When you say "we upped it from 128GB to 192GB and it hasn't solved the problem" what do you mean? The JVM heap space? The RHEL VM? Also what do you mean by "our monitoring takes a reading?" Is your monitoring looking at Java heap memory or system memory?
Is it possible to get OOM with plenty of ram available?
Sure. The most common cause is that "plenty of RAM is available" but not of the right kind. e.g. you have RAM on the server, but the Java process isn't configured to use it. Or you have RAM available in the Java heap, but the Java application needs stack memory instead of heap memory. Or perm memory. Or off heap memory.
There are some other edge cases where you can get an OOM error even with the above, but those are pretty rare. Most likely it is that you are adding the wrong kind of memory.
If I were to debug my first steps would be:
- What exactly is the OOM error and where are you seeing it?
- Looking at the JVM startup flags (and potentially the config of the application, depending on what kind of application it is).
- Enabling GC logging in the application.
EDIT IN RESPONSE TO STACK TRACE:
Well, it looks like my "there are some other edge cases" comment was prophetic. I agree with Philipp Wendler's comment that this is a duplicate of https://stackoverflow.com/q/16789288/396730 . You aren't actually running out of memory, you are running out of threads.

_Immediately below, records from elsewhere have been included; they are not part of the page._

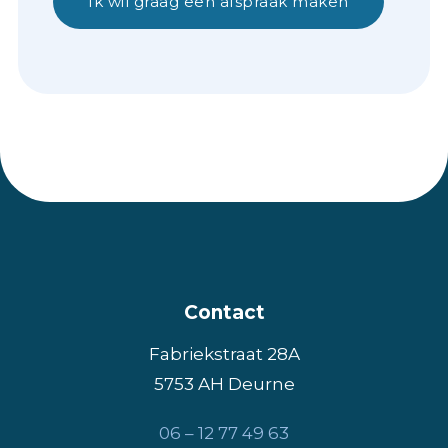
Ik wil graag een afspraak maken
Contact
Fabriekstraat 28A
5753 AH Deurne
​06 – 12 77 49 63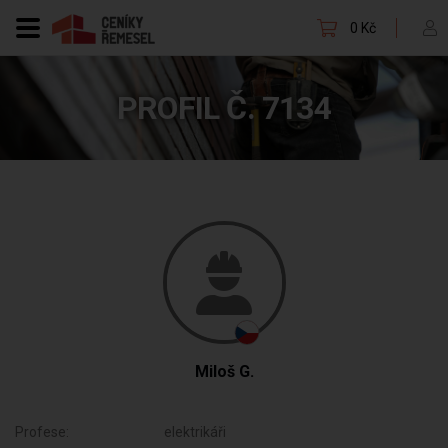
0 Kč
PROFIL Č. 7134
Miloš G.
Profese:
elektrikáři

You can look here : https://access.redhat.com/solutions/1420363 for how to increase the number of threads (short version: update
/proc/sys/kernel/threads-max ). But as is discussed on the linked Stack Overflow post, you probably need to fix your application rather than just bump the limit. Any application using more than the default maximum number of threads is probably leaking threads. (And if they aren't it's definitely being wasteful of threads.) Especially if you say that they aren't being flooded with requests.